When Wendy's discontinued its selection of fruit bowls and cups only 10 months after a much-ballyhooed launch, newspaper headlines around the country read "Wendy's Abandons Healthy Options" and "Fast-Food Eaters Stick With Greasy Fare."
It wasn't exactly the spin that Wendy's spokesman Bob Bertini was looking for.
Those headlines were "way overblown," he recalled, citing the recent addition of low-fat strawberry yogurt to Wendy's value menu, and the new salads the company is planning for 2006.
The poor performance of these fruit salads does beg the question. Is anyone - other than litigious customers and documentary filmmakers - really expecting the quick-service restaurant industry to produce health food?

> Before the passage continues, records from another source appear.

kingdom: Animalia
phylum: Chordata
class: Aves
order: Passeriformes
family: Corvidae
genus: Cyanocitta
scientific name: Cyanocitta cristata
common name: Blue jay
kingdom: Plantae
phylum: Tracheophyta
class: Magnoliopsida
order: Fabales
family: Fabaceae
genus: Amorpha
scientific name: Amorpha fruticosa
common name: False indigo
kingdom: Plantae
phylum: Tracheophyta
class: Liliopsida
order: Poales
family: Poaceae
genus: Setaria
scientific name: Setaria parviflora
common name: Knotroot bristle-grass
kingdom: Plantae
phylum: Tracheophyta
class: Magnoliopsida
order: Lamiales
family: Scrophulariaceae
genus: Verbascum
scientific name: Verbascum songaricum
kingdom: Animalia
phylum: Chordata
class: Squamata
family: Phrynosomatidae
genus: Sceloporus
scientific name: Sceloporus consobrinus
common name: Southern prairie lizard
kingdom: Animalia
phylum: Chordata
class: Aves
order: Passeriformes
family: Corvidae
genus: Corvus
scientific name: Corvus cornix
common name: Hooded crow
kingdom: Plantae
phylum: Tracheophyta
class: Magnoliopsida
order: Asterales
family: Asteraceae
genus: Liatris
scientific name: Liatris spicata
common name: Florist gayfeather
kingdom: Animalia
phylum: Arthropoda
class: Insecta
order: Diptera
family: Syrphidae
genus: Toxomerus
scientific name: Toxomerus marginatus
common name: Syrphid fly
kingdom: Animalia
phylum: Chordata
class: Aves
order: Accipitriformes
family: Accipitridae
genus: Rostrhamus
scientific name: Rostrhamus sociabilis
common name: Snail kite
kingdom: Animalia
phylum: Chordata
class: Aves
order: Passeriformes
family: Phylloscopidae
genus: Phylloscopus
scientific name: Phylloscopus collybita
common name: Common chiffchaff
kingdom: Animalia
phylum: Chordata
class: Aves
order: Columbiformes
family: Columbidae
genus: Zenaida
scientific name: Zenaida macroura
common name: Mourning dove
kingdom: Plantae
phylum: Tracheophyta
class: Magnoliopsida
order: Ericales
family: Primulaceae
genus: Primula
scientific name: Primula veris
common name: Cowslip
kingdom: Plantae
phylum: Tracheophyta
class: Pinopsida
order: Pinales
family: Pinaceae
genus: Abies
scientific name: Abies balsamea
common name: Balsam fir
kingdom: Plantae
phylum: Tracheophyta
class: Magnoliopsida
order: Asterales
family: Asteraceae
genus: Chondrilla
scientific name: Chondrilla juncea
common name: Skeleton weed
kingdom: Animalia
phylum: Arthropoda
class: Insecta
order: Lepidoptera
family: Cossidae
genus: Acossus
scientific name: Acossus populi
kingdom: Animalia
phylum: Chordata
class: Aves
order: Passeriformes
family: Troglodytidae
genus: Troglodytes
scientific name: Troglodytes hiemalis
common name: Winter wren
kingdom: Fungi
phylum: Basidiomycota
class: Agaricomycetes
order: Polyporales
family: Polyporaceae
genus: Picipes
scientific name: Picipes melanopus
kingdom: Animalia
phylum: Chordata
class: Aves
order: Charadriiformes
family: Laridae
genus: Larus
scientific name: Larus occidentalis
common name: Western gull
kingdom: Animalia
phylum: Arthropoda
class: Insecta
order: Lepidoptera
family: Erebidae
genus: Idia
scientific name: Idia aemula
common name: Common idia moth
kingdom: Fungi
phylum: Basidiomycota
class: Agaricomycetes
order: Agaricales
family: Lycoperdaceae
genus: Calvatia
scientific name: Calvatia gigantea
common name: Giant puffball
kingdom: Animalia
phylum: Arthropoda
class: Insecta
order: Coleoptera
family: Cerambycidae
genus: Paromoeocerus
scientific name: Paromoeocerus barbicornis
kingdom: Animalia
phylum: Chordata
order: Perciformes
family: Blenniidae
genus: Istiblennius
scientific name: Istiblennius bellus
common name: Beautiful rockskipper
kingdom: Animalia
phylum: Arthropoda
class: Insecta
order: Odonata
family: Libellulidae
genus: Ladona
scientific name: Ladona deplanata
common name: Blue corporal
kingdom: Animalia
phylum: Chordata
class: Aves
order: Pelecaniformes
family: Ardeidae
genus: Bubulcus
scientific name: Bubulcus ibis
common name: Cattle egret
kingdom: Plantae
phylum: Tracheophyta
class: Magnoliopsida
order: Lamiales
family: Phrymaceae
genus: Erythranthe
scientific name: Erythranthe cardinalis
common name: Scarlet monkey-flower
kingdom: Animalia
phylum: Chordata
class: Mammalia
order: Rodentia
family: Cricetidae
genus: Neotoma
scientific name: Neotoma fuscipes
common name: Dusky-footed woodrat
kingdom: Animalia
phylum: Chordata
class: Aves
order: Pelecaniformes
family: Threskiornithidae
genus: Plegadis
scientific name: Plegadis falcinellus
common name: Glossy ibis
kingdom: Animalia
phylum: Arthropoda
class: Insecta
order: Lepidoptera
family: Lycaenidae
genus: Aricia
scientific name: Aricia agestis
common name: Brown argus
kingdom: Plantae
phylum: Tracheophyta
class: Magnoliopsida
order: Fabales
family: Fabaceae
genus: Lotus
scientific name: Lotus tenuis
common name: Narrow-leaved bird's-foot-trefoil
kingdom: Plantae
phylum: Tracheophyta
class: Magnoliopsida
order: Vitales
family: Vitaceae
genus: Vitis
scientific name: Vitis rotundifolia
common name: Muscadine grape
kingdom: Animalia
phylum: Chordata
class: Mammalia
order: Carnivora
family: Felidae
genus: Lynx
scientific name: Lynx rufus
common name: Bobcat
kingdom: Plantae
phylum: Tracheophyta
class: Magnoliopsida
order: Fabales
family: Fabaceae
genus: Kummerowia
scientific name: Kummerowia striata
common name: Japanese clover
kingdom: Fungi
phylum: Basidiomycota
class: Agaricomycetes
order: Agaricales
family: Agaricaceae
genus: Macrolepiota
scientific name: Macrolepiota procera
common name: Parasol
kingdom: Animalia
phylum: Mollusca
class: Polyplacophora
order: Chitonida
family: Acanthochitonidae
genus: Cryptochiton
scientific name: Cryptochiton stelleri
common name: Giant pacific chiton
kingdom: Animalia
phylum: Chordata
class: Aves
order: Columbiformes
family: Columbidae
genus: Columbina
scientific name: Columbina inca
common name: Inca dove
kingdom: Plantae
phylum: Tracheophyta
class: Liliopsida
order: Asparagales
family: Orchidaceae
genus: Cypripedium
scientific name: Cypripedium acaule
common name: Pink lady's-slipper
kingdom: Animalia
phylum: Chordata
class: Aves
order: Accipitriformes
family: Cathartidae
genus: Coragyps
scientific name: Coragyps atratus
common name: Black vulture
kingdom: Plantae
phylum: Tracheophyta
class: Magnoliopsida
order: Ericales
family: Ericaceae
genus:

"The restaurant industry is not the growth industry it was during the 1980s and 1990s," mused Harry Balzer, vice president of the NPD Group, noting that salad bars had been added to, and then removed from, many QSRs in the 1980s. "What we're seeing in this environment is a lot of new things being tried - a lot of innovation because something has to be done to attract consumers again."
In that regard, expect to see QSRs continue to experiment aggressively with both healthy and indulgent new menu options. After all, a great new salad might raise a fast food chain's standing among the nation's legions of soccer moms, but according to Balzer, it's good old-fashioned fried chicken that remains one of the fastest-growing foods in the restaurant industry today.